Les catholiques et la fête, c’est un peu "le choc de la glace et du feu", admet Sylvain Detoc. Justement, le dominicain entreprend de décaper le catholicisme de son pessimisme doloriste. Il nous rappelle que le sens de la fête est ancré dans la foi chrétienne.
Entre Noël et le jour de l’an, on dit que c’est la "période des fêtes". Après le réveillon de Noël, celui de la Saint-Sylvestre : une parenthèse enchantée dans un monde violent ? Fait-on la fête pour fuir la réalité ? Fuit l'horreur des guerres, de la menace terroriste, des calamités naturelles, de la crise spirituelle ou de l’urgence climatique… "L’heure n’est pas à la fête. Hâtons-nous de la faire", écrit le dominicain Sylvain Detoc, dans son essai "Déjà brillent les lumières de la fête" (éd. Cerf, 2023).
Le 31 décembre au soir, nombreux sont ceux qui ont prévu de faire la fête. Champagne, musique et cotillons… Mais que fête-t-on ? Et si on faisait vraiment la fête ? "Quand on s’étourdit dans une festivité qui n’a pas de raison d’être profonde, profondément enracinée dans notre cœur, cette festivité ne dure pas, elle devient même déprimante, à vrai dire."
Le dominicain Sylvain Detoc nous engage à retrouver le sens de la fête - tout l’inverse des "festivités artificielles dont on sait comment elles s’achèvent…" La fête dont il parle est "un acte de foi" : "La foi nous rend capable de voir au-delà de l’horizon de notre seule vie terrestre, très terre-à-terre… On est soulevés du dedans par quelque chose de plus grand qui s’appelle la foi."
Le monde à venir, celui auquel nous sommes invités, et qui est déjà là à l’œuvre dans nos vies, c’est un monde festif
Les catholiques et la fête, c’est un peu "le choc de la glace et du feu", admet Sylvain Detoc. Les fidèles eux-mêmes ont parfois le sentiment d'assister à des messes tristes ou ennuyeuses. Avec son nouvel essai, le dominicain poursuit son entreprise de décaper le catholicisme de son pessimisme doloriste. Déjà en 2022, il s’adressait aux "cathos découragés" (dans "La gloire des bons à rien"). "L’idée, c’était de continuer à encourager les fidèles à se laisser soulever, à se laisser porter, par cette foi vive qui nous amène à découvrir que, effectivement, le monde à venir, celui auquel nous sommes invités, et qui est déjà là à l’œuvre dans nos vies, c’est un monde festif."

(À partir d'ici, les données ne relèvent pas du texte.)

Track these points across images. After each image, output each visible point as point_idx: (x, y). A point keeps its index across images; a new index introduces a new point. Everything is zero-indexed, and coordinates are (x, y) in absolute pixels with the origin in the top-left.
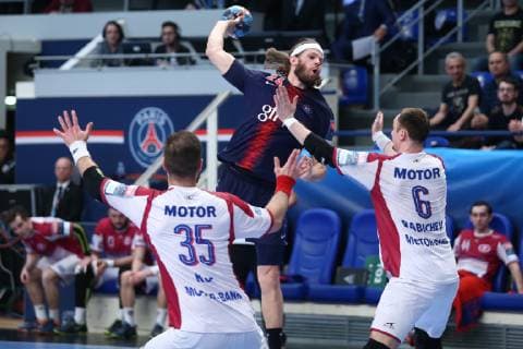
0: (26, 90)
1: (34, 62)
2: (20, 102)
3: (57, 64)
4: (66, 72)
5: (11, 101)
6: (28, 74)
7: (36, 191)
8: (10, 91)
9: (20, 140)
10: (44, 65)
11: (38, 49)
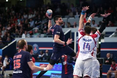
0: (103, 41)
1: (104, 36)
2: (102, 43)
3: (108, 36)
4: (110, 38)
5: (100, 43)
6: (103, 38)
7: (104, 59)
8: (100, 41)
9: (101, 50)
10: (106, 36)
11: (105, 33)
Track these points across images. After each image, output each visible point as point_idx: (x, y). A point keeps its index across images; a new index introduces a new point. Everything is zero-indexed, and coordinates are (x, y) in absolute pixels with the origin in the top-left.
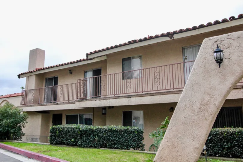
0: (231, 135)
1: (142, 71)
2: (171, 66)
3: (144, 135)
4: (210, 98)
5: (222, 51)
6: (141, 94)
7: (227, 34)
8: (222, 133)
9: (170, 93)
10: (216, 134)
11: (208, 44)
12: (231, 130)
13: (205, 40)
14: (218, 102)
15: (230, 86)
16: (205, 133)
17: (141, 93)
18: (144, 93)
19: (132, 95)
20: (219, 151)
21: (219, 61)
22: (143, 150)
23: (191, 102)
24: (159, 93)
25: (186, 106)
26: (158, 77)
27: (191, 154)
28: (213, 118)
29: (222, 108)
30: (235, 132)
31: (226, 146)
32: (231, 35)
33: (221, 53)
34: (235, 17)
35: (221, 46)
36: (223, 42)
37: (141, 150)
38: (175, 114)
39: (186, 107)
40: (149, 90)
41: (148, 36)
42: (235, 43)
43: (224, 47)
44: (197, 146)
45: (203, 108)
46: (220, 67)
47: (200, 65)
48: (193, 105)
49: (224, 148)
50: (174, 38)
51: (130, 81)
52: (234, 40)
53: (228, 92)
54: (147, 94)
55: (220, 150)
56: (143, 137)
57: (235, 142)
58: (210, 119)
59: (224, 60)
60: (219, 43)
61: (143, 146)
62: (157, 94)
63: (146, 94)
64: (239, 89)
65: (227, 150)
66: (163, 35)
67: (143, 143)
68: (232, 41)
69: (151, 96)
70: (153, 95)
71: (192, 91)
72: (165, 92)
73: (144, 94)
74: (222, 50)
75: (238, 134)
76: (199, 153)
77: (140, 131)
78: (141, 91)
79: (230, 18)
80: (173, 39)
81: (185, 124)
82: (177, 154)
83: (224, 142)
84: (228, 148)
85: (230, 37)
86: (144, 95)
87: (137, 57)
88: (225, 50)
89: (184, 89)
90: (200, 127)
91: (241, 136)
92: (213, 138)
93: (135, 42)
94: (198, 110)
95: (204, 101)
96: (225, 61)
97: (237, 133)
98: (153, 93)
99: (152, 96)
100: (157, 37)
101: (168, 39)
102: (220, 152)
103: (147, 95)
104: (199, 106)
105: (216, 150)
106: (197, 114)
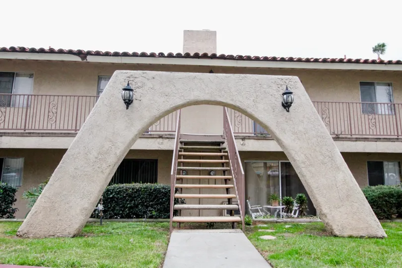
0: (136, 192)
1: (28, 98)
2: (76, 98)
3: (17, 196)
4: (110, 146)
5: (132, 90)
6: (22, 133)
7: (141, 71)
8: (126, 190)
9: (70, 135)
10: (120, 191)
11: (119, 78)
12: (137, 185)
13: (116, 72)
14: (120, 150)
15: (136, 133)
16: (98, 188)
17: (22, 131)
18: (27, 131)
19: (5, 133)
20: (119, 211)
21: (128, 102)
22: (11, 218)
23: (87, 149)
24: (52, 133)
25: (79, 153)
26: (54, 111)
27: (77, 216)
28: (111, 170)
29: (124, 159)
30: (141, 188)
31: (129, 206)
32: (146, 73)
33: (131, 92)
34: (164, 54)
35: (133, 83)
36: (136, 80)
37: (8, 218)
38: (62, 163)
39: (78, 155)
40: (37, 128)
41: (50, 47)
42: (149, 84)
43: (137, 85)
44: (86, 206)
45: (100, 157)
46: (127, 108)
47: (105, 103)
48: (88, 153)
49: (127, 207)
50: (87, 60)
51: (5, 110)
52: (148, 79)
53: (133, 141)
54: (33, 133)
55: (121, 210)
56: (15, 198)
57: (139, 200)
58: (108, 171)
59: (134, 101)
60: (131, 79)
61: (14, 211)
62: (48, 135)
63: (29, 133)
64: (155, 139)
65: (129, 210)
66: (70, 52)
67: (13, 207)
68: (146, 81)
69: (39, 138)
70: (42, 136)
71: (90, 134)
72: (62, 133)
73: (26, 133)
74: (132, 88)
75: (144, 191)
76: (87, 215)
77: (11, 188)
78: (23, 127)
79: (159, 54)
80: (85, 61)
81: (74, 177)
82: (56, 219)
83: (127, 201)
84: (131, 208)
85: (144, 75)
86: (27, 135)
87: (24, 75)
88: (137, 90)
89: (79, 132)
90: (93, 182)
91: (147, 193)
92: (115, 196)
93: (23, 50)
94: (94, 160)
95: (104, 149)
96: (135, 103)
97: (143, 189)
98: (42, 133)
99: (41, 138)
100: (61, 52)
101: (78, 59)
102: (121, 212)
103: (32, 135)
104: (96, 155)
105: (117, 210)
106: (92, 164)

S’il ose une telle entreprise, c’est que Sylvain Detoc fait en quelque sorte un grand pas en arrière. Il fréquente assidûment les textes des Pères de l’Église, ces premiers témoins de la joie de la Résurrection. Enseignant à l’Institut catholique de Toulouse, spécialiste de saint Irénée de Lyon, Sylvain Detoc est un fin connaisseur de cette génération de croyants qui suit celle des apôtres, dès la fin du Ier siècle.
Cela peut sembler paradoxal mais c’est dans le récit de la Passion selon saint Luc que Sylvain Detoc a puisé le titre de son livre, "Déjà brillent les lumières de la fête". "C’était le jour de la Préparation de la fête, et déjà brillaient les lumières du sabbat." (Lc 23, 54). Juste après la mort de Jésus, assez mystérieusement, saint Luc écrit : "déjà brillaient les lumières du sabbat". "J’ai été vraiment très frappé, confie le dominicain, par ce contraste extraordinaire entre ce qu’humainement ces femmes viennent de vivre… c’est peut-être l’après-midi la journée la plus horrible de toute leur vie, elles ont perdu ce Jésus qu’elles aimaient tant... et voilà que le commandement de Dieu, c’est d’entrer dans la fête qui commence."
Difficile en effet de dire à une personne en deuil d’entrer dans la fête... Ce pourquoi Sylvain Detoc nous propose une réflexion "sur ce contraste entre les événements de nos vies qui ne nous invitent pas à faire la fête et un acte de foi en l’œuvre que Dieu accomplit et qui, déjà au revers de ce monde visible, déploie une festivité extraordinaire !"
Finalement, ce que Sylvain Detoc nous rappelle ou nous apprend, c'est le regard que les croyants posent sur le monde. Un regard porté par la foi en celui qui, après sa mort, est descendu aux enfers et est venu "libérer Adam et Ève… Ce que le théologien orthodoxe Olivier Clément présentait comme un pas de danse. Comme si le Ressuscité faisait un magnifique pas de danse. La danse divine qu’est Dieu en lui-même."